You’re a Blue Dog Democrat from a Midwestern district who got elected in 2006.  You ran on a moderately anti-Iraq War platform, but you kept your national security credentials by saying we needed to do more in Afghanistan.  You won in 2008 by a healthy 8-point margin, but you had a weak opponent, and McCain won your district, 52-48%.

You were among those who initially expressed skepticism about Obamacare, which took some heat off the town hall meetings, but they were still filled with hundreds of grumpy constituents who beat you up with Pelosi and the President.  You’ve already got a strong opponent for 2010, and he’s used your votes for the stimulus bill and cap-and-trade (the latter which you really regret) to raise $250,000 in two quarters of fundraising.  You know you’ll vote against the House health care bill, but you don’t know what you’ll do on the compromise bill that will almost certainly emerge from the Senate.

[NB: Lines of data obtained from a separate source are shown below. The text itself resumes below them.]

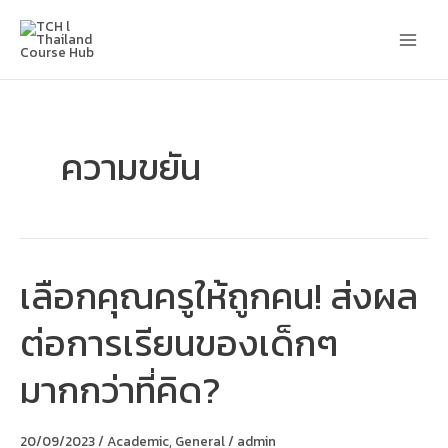
Skip
Main
to
content
Men
ความขยัน
เลือกคุณครูให้ถูกคน! ส่งผล
เลือก
คุณครู
ให้
ต่อการเรียนของเด็กๆ
ถูก
คน!
ส่ง
มากกว่าที่คิด?
ผล
ต่อ
การ
เรียน
20/09/2023
/
Academic
,
General
/
admin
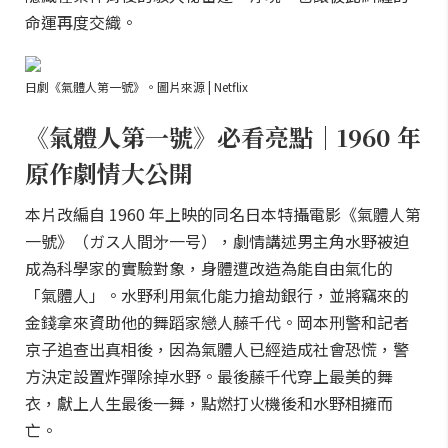
命運再度交織。
日劇《氣體人第一號》。圖片來源 | Netflix
《氣體人第一號》必看亮點｜1960 年
原作劇情大公開
本片改編自 1960 年上映的同名日本特攝電影《氣體人第
一號》（ガス人間㐧一号），劇情講述男主角水野被迫
成為科學家的實驗對象，身體遭改造為能自由氣化的
「氣體人」。水野利用氣化能力搶劫銀行，並將竊來的
金錢拿來資助他的舞蹈家戀人藤千代。岡本刑警和記者
京子追查出真相後，因為氣體人已經造成社會恐慌，警
方決定設置炸彈除掉水野。最後藤千代穿上最美的舞
衣，獻上人生最後一舞，點燃打火機後和水野相擁而
亡。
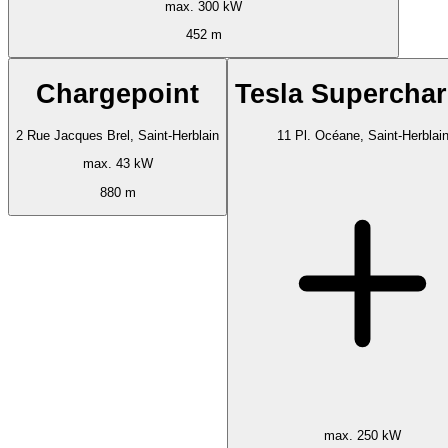
max. 300 kW
452 m
Chargepoint
Tesla Superchar
2 Rue Jacques Brel, Saint-Herblain
11 Pl. Océane, Saint-Herblai
max. 43 kW
880 m
max. 250 kW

One fine day, you get a call from the President himself.  After some pleasantries, he gets down to business.  The President asks for your support for his health care plan.  You respond that you just don’t know if you can support a public option, and you know you can’t support a bill with public funding for abortion.  The President says, “Forget the abortion stuff.  That comes out.  But I need the public option.  And I’m willing to stay in Afghanistan for your vote.”  You say, “Excuse me, Mr. President?”

The President explains: “That’s right, Congressman.  I have reviewed General McChrystal’s report, and I simply can’t abide the thought of conducting counterinsurgency operations with double the troops in Afghanistan for the rest of my presidency.  I see no way out of this without thousands more lives lost, and the government there is always going to be fragile.”

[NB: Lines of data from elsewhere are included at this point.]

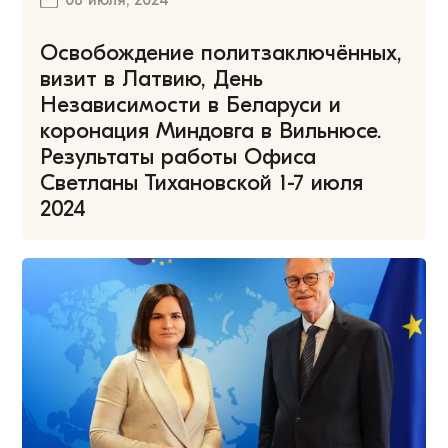
Освобождение политзаключённых,
визит в Латвию, День
Независимости в Беларуси и
коронация Миндовга в Вильнюсе.
Результаты работы Офиса
Светланы Тихановской 1-7 июля
2024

“I want to reduce our troop levels to a residual force that will be focused on protecting Kabul and providing remote support for attacks against terrorist targets in the border region.  But I know you and many of your colleagues feel differently.  And I am willing to compromise in a way that gets us enough votes to pass health care reform for all Americans while maintaining our force in Afghanistan.”

“I’ll accept McChrystal’s request and send 100,000 more troops to Afghanistan, but I can’t get the funds through the House without getting a public option on health care reform.  I’ll even phase in the health care plan over five years, so if it doesn’t work, we can fix it.  I’ve made the deal – I’ve got enough Afghanistan votes in the Progressive Caucus, and you and I know the Republicans will get us the rest of the way.  I just need you and a few more Blue Dogs to go along with the public option.”

“So,” says the President of the United States, “can I count on your vote?”